St. John of the Cross once proposed this axiom” “Learn to understand more by not understanding than by understanding.”

A curious statement, though obviously a profound one. What does he mean by this? How do we understand “by not understanding”?

Imagine the following: Someone who has known you, perhaps for only a short while, comes up to you one day and says: “You know, I’ve got you figured out. I understand you. You’re typically Scottish, the way all the Scots are. You’re stubborn like your father, uptight like your mother, an INTJ on the Myers-Briggs personality charts, and a number six on the Enneagram – that’s why you never think for yourself! You’re as predictable as fog in a Scottish winter. You hold no surprises!”

Would you feel understood? Would you not instead feel violated and angry?

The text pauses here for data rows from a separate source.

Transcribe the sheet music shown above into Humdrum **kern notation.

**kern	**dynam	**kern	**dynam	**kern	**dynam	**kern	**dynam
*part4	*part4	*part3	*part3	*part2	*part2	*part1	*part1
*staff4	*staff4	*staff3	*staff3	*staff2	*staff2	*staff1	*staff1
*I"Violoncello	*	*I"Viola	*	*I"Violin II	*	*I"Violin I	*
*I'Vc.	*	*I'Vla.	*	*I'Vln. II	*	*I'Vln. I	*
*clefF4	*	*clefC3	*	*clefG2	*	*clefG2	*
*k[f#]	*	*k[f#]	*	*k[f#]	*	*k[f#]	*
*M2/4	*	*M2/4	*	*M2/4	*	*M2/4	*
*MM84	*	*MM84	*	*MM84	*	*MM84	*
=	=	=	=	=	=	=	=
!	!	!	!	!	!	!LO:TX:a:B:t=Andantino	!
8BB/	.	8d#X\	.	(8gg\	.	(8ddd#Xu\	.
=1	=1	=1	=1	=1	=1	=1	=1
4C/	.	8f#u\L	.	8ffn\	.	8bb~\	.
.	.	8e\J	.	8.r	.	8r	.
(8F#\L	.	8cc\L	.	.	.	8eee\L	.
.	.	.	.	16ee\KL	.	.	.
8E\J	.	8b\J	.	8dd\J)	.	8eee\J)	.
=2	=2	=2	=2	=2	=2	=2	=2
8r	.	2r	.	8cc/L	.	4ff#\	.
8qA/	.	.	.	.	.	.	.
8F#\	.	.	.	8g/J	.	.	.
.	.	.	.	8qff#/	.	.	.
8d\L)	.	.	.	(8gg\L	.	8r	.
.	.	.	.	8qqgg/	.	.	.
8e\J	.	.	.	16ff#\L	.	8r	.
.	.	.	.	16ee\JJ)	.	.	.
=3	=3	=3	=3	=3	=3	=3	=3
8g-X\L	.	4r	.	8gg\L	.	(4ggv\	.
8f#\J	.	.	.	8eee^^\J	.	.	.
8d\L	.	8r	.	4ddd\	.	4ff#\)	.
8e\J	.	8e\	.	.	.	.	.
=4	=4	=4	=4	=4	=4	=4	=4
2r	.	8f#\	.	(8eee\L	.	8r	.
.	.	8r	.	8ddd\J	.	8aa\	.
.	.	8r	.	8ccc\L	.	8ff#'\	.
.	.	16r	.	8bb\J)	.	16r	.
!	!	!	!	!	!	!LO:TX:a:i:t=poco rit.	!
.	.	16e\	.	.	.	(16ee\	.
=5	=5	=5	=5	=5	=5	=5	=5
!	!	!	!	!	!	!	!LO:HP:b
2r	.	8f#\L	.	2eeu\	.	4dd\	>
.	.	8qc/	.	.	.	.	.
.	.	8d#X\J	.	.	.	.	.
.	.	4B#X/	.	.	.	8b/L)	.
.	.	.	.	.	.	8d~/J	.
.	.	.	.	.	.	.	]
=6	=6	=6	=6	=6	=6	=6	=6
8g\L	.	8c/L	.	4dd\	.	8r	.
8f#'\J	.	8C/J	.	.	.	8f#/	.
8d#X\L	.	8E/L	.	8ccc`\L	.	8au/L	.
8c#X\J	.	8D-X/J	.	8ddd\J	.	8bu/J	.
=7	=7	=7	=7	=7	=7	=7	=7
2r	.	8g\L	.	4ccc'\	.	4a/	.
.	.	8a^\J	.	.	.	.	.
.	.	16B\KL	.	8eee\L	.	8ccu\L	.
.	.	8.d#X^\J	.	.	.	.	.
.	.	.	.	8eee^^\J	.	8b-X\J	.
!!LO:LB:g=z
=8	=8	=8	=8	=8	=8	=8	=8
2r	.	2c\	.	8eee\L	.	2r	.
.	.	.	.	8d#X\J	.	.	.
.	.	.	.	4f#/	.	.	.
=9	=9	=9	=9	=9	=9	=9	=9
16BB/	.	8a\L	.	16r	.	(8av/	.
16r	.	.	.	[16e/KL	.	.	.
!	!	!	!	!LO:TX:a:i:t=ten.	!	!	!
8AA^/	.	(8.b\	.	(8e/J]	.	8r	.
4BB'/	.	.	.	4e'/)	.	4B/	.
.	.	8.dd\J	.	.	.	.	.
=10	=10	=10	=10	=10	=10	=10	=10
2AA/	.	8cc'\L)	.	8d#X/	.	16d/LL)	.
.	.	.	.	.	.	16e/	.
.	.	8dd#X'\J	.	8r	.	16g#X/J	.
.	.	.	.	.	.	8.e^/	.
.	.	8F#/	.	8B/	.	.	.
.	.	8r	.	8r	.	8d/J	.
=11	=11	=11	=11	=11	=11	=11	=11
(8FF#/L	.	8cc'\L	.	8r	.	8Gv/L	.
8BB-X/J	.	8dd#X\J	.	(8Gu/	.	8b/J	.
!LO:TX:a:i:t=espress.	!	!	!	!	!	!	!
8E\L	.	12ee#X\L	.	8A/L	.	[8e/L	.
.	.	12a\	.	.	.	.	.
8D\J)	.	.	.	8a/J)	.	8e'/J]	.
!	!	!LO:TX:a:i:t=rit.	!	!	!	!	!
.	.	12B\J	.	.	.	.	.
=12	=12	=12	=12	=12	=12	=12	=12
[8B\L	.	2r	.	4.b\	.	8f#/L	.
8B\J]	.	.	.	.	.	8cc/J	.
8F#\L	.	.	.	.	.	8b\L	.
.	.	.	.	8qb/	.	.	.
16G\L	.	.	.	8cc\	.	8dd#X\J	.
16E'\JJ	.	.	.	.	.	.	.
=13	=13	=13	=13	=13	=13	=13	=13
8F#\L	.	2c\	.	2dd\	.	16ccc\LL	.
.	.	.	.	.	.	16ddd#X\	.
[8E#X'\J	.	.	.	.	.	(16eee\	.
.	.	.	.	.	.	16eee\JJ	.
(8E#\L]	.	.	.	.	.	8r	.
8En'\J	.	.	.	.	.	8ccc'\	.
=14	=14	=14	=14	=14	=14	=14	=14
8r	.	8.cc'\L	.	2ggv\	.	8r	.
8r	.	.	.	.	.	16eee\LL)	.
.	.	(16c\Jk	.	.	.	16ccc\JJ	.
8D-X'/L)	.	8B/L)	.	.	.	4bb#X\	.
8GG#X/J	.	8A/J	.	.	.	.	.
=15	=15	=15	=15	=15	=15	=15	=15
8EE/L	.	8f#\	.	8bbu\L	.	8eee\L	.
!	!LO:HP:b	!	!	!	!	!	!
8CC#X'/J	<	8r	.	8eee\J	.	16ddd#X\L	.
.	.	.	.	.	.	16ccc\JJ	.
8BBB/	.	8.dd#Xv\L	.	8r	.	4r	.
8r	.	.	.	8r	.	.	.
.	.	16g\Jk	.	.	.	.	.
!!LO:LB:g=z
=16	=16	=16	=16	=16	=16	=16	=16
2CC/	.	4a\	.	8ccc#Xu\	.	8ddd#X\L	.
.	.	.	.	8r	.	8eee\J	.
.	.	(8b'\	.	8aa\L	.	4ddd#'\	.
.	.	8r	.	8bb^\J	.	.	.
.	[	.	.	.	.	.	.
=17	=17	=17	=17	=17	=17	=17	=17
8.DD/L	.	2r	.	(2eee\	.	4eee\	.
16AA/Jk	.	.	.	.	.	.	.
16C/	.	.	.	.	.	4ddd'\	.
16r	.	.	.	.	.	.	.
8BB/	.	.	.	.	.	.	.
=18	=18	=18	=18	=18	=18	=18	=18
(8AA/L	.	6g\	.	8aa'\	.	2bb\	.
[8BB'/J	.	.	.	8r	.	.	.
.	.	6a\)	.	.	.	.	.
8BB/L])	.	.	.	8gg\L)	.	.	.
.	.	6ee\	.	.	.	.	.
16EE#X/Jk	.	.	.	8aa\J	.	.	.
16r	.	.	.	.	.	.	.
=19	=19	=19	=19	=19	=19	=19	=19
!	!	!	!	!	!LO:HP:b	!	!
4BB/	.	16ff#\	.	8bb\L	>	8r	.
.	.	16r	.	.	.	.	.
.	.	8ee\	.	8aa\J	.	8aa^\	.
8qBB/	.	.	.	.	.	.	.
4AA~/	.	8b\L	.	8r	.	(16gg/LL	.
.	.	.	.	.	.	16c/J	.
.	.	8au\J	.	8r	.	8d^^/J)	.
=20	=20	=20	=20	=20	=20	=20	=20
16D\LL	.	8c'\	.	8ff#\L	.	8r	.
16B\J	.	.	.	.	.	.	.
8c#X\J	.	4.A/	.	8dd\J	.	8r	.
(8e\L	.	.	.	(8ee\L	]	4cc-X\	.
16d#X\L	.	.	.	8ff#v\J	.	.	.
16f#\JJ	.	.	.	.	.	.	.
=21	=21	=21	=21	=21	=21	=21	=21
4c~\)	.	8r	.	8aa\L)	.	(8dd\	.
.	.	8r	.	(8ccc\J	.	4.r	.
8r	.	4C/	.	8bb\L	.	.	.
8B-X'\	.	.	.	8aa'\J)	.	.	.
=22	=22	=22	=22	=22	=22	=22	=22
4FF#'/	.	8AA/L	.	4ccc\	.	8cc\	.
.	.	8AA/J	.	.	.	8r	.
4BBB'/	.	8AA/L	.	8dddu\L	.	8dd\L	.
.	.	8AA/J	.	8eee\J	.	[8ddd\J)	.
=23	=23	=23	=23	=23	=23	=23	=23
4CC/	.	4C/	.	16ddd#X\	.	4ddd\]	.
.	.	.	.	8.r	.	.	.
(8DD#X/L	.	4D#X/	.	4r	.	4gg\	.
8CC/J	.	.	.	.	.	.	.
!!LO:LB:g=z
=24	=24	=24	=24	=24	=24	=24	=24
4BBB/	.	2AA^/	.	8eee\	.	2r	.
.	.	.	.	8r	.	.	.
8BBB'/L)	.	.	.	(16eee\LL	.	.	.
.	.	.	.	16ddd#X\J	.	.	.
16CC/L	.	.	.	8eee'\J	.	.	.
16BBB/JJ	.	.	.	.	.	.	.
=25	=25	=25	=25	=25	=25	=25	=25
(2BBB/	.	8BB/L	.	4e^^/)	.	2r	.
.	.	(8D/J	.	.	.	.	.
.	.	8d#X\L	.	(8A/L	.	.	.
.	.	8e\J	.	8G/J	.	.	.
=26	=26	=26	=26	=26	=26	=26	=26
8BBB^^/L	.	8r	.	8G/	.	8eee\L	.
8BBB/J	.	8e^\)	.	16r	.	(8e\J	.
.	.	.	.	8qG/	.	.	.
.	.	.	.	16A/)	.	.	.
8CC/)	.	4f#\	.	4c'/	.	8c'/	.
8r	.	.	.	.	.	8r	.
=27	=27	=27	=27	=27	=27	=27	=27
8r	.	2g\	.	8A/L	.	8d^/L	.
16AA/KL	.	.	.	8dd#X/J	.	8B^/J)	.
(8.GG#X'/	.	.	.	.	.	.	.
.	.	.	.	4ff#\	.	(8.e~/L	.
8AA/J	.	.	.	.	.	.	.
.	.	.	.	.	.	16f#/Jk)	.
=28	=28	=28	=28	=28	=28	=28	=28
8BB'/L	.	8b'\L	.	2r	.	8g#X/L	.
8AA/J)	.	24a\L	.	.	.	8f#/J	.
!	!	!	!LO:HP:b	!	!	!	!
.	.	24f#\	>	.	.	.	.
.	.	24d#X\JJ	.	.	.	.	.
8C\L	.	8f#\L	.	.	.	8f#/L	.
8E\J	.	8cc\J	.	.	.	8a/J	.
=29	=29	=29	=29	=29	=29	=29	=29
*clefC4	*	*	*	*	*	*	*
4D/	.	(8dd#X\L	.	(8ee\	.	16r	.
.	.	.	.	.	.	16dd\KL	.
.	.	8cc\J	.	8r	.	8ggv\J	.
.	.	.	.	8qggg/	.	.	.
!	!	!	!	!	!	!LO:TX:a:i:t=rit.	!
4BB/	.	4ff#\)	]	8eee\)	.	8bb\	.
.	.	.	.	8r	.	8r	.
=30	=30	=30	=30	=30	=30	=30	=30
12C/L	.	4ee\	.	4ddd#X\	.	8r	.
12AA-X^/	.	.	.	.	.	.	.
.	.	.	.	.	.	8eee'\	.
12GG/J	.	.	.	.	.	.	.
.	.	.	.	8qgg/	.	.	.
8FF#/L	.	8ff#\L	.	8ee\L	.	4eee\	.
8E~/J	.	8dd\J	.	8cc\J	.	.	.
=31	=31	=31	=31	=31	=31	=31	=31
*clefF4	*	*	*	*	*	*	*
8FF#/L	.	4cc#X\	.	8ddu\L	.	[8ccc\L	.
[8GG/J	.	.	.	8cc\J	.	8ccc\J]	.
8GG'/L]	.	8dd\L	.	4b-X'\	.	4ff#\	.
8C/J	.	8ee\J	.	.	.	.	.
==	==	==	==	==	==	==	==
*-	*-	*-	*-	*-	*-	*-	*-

Now imagine the reverse: Someone who has known you deeply for a long time (your spouse perhaps, or a brother, or sister, or a life-long friend) comes up to you and says: “You are a mystery to me. I’ve known you for most of my life and I still can’t figure you out. Sometimes I think I understand you, but you constantly surprise me.

“There’s a depth and a complexity to you, something beyond me, that I’ve never fully grasped and I feel good about that. It adds to your mystique! All these years – and I am still just getting to know you!”

Wouldn’t you fell more understood, in this case, by not being understood? Wouldn’t you feel freer to be yourself and more valued as a person?

When Scripture says “fear of the Lord is the beginning of wisdom,” essentially this is what it has in mind, namely, the kind of reverence and respect that backs off and lets others be fully who they are. To properly fear someone is to be afraid of violating them, of not respecting them properly.

That is what fear of the Lord is and that is why it is a gift from the Holy Spirit, a warm, positive energy that emanates right out of the joy and gratitude that lives within the Trinity. Yet it is a curious thing: how can fear be positive?

Fear is almost never seen as positive. Fear connotes repression, timidity, oppressions, lack of nerve and immaturity, all of which are bad.

Moreover, given that so many today are over-reacting to our religious backgrounds, there is in our culture a neurosis and a paranoia about fear of God. The term “fear of God” is today a lightning rod that constellates and draws upon itself a lot of free-floating anger. That is unfortunate and surely a sign of a certain adolescence within us.

A certain fear is not only healthy, it’s necessary for love, peace and happiness. A healthy fear is not a fear of punishment or of experiencing guilt. Nor, like Prometheus, is it a fear of stealing fire from the gods. God is not threatened by human creativity. God is trying to set us on fire.

A healthy fire is built right into the dynamics of love itself. It is a fear of violating others, of not fully respecting who they are in all their uniqueness and complexity. It is the fear of self-inflating, of being insensitive, of being boorish, of hurting those whom we love.

We experience this fear, and appreciate most its value, when we first fall in love with someone. In the glow of first fervor, that delightful feeling of finally finding that one person who will make us whole, we know healthy fear. At that point in the relationship, we are over-cautious, respectful, understanding and overly fearful that we might disappoint that significant other by doing something stupid or selfish.

When we first fall in love we do not take the other for granted, but respect his or her otherness, uniqueness and complexity. We also live in face of the fact that this person is a gift in our own lives.

But familiarity breeds contempt, and, soon enough, as we have all sadly experienced, that initial caution and respect disappear, replaced precisely by a lack of fear – and that one so-unique, so-rich person we fell in love with is now somebody familiar, someone we understand, and someone before whose love we no longer have any apprehensions.

Love shuts off at that moment. It has no choice. It is being violated.

Fear of the Lord is the beginning of wisdom. It is also the secret to love, harmony and respect. One of the greatest gifts any of us could receive from the Holy Spirit is the gift of healthy fear. Few things would help us as much to become more gracious, respectful, and loving.

If we each had the wisdom that comes from fear of the Lord, the face of the earth would be renewed because our marriages, families, churches and places of work would explode with new meaning as we began to understand more by not understanding and began to see things familiar as unfamiliar again.